[Point tracking data]

◆ ◆ ◆ ◆ ◆

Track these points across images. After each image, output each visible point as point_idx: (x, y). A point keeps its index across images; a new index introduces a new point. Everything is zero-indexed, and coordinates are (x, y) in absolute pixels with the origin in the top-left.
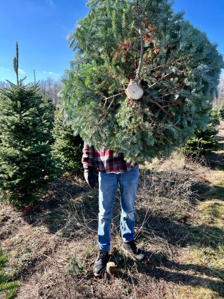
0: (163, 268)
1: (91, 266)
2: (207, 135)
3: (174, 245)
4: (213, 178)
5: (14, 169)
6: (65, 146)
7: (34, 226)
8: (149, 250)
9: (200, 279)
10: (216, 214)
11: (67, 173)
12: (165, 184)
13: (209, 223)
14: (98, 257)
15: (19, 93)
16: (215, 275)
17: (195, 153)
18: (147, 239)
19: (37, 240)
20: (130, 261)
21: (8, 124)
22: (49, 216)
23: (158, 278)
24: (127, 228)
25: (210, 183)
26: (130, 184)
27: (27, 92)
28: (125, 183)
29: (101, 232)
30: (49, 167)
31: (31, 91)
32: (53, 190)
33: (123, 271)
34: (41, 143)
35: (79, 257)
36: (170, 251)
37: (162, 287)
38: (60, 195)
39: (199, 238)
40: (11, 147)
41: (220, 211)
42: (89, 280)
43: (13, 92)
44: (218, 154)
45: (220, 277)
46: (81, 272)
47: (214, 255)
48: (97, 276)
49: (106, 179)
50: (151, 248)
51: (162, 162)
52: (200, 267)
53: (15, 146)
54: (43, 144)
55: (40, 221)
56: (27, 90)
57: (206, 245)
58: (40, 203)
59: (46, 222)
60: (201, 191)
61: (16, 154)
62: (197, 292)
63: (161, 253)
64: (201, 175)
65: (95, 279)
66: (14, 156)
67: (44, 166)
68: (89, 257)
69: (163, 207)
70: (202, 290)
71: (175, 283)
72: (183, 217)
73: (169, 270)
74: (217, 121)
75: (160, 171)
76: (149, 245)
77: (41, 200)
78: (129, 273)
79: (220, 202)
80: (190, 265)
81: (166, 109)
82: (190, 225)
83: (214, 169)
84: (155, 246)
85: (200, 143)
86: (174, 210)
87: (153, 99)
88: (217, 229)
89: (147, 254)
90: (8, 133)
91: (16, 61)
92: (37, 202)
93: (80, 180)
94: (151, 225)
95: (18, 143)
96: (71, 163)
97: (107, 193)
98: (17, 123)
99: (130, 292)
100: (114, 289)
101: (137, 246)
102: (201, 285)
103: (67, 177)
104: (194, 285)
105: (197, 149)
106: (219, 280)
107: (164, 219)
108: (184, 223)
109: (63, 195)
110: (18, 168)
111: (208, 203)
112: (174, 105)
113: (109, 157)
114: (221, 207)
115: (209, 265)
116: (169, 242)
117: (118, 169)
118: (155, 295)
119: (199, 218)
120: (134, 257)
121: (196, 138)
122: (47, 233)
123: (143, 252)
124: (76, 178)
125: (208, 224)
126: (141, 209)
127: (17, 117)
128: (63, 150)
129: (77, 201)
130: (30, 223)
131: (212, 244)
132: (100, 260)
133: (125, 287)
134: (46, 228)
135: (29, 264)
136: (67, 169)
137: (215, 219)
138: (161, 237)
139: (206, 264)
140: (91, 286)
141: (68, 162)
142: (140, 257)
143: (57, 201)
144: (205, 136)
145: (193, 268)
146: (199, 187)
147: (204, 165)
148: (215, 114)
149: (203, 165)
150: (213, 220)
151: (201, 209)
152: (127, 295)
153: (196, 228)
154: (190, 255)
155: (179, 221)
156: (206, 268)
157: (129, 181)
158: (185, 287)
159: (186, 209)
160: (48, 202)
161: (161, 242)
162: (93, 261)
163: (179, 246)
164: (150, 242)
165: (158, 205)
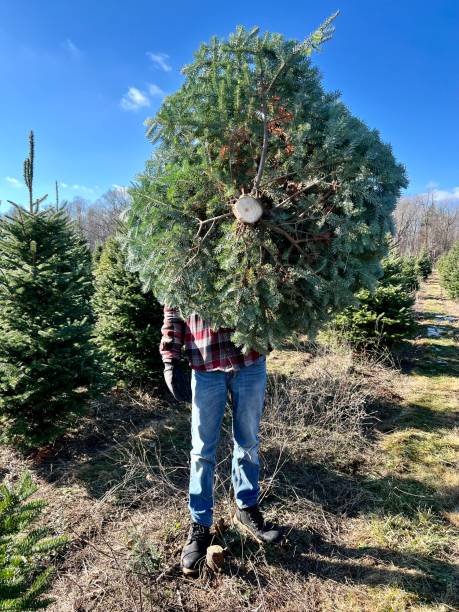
0: (314, 555)
1: (175, 556)
2: (393, 307)
3: (335, 513)
4: (407, 390)
5: (20, 373)
6: (118, 328)
7: (58, 486)
8: (286, 523)
9: (383, 572)
10: (413, 456)
11: (121, 383)
12: (315, 399)
13: (401, 472)
14: (190, 537)
15: (34, 226)
16: (413, 564)
17: (371, 342)
18: (284, 503)
19: (67, 512)
20: (251, 544)
21: (11, 285)
22: (88, 466)
23: (305, 574)
24: (245, 479)
25: (402, 399)
26: (250, 392)
27: (48, 223)
28: (241, 390)
29: (195, 487)
30: (88, 368)
31: (57, 222)
32: (94, 416)
33: (238, 563)
34: (72, 322)
35: (152, 541)
36: (327, 525)
37: (313, 590)
38: (107, 427)
39: (381, 500)
40: (14, 329)
41: (420, 449)
42: (174, 582)
43: (21, 224)
44: (416, 346)
45: (420, 567)
46: (157, 568)
47: (410, 529)
48: (189, 575)
49: (205, 382)
50: (291, 519)
51: (308, 361)
52: (385, 552)
53: (22, 328)
54: (76, 323)
55: (70, 476)
56: (49, 218)
57: (395, 512)
58: (69, 442)
59: (82, 478)
60: (385, 414)
61: (24, 342)
62: (379, 596)
63: (311, 529)
64: (383, 385)
65: (184, 578)
66: (20, 346)
67: (80, 367)
68: (172, 539)
69: (311, 444)
70: (389, 592)
71: (338, 581)
72: (351, 461)
73: (327, 559)
74: (413, 282)
75: (304, 377)
76: (288, 514)
77: (70, 435)
78: (251, 565)
79: (421, 434)
80: (365, 549)
81: (302, 245)
82: (365, 477)
83: (410, 374)
84: (299, 516)
85: (380, 323)
86: (334, 451)
87: (280, 227)
88: (415, 482)
89: (282, 531)
90: (10, 302)
91: (29, 167)
92: (62, 441)
93: (147, 396)
94: (289, 477)
95: (29, 322)
96: (129, 363)
97: (206, 410)
98: (29, 283)
99: (252, 600)
100: (222, 595)
101: (264, 516)
102: (386, 583)
103: (121, 391)
104: (373, 583)
105: (375, 335)
106: (420, 572)
107: (315, 467)
108: (354, 472)
109: (114, 427)
110: (28, 370)
111: (399, 435)
112: (316, 239)
113: (212, 341)
114: (422, 443)
115: (401, 547)
116: (324, 508)
117: (227, 364)
118: (301, 604)
119: (381, 464)
120: (258, 537)
121: (372, 313)
122: (85, 497)
123: (276, 528)
124: (139, 393)
125: (397, 474)
126: (271, 450)
127: (28, 271)
128: (114, 336)
129: (144, 436)
130: (51, 480)
131: (405, 509)
132: (194, 543)
133: (243, 592)
134: (83, 489)
135: (52, 557)
136: (120, 375)
137: (411, 465)
138: (310, 498)
139: (395, 546)
140: (178, 593)
141: (123, 360)
142: (270, 536)
143: (103, 437)
144: (390, 309)
145: (371, 554)
146: (381, 407)
147: (390, 365)
148: (409, 268)
149: (388, 365)
150: (407, 466)
151: (384, 448)
152: (246, 606)
153: (376, 481)
154: (365, 531)
155: (343, 470)
156: (395, 553)
157: (249, 386)
158: (357, 588)
159: (357, 449)
160: (85, 440)
161: (309, 509)
162: (180, 547)
163: (345, 515)
164: (289, 510)
165: (303, 441)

◆ ◆ ◆ ◆ ◆

#### Work to be completed:
Would you retype the lines above from the one with "142: (140, 257)" down to the one with "164: (150, 242)", word for word, both ends included and no other lines?

#### Reply:
142: (140, 257)
143: (57, 201)
144: (205, 136)
145: (193, 268)
146: (199, 187)
147: (204, 165)
148: (215, 114)
149: (203, 165)
150: (213, 220)
151: (201, 209)
152: (127, 295)
153: (196, 228)
154: (190, 255)
155: (179, 221)
156: (206, 268)
157: (129, 181)
158: (185, 287)
159: (186, 209)
160: (48, 202)
161: (161, 242)
162: (93, 261)
163: (179, 246)
164: (150, 242)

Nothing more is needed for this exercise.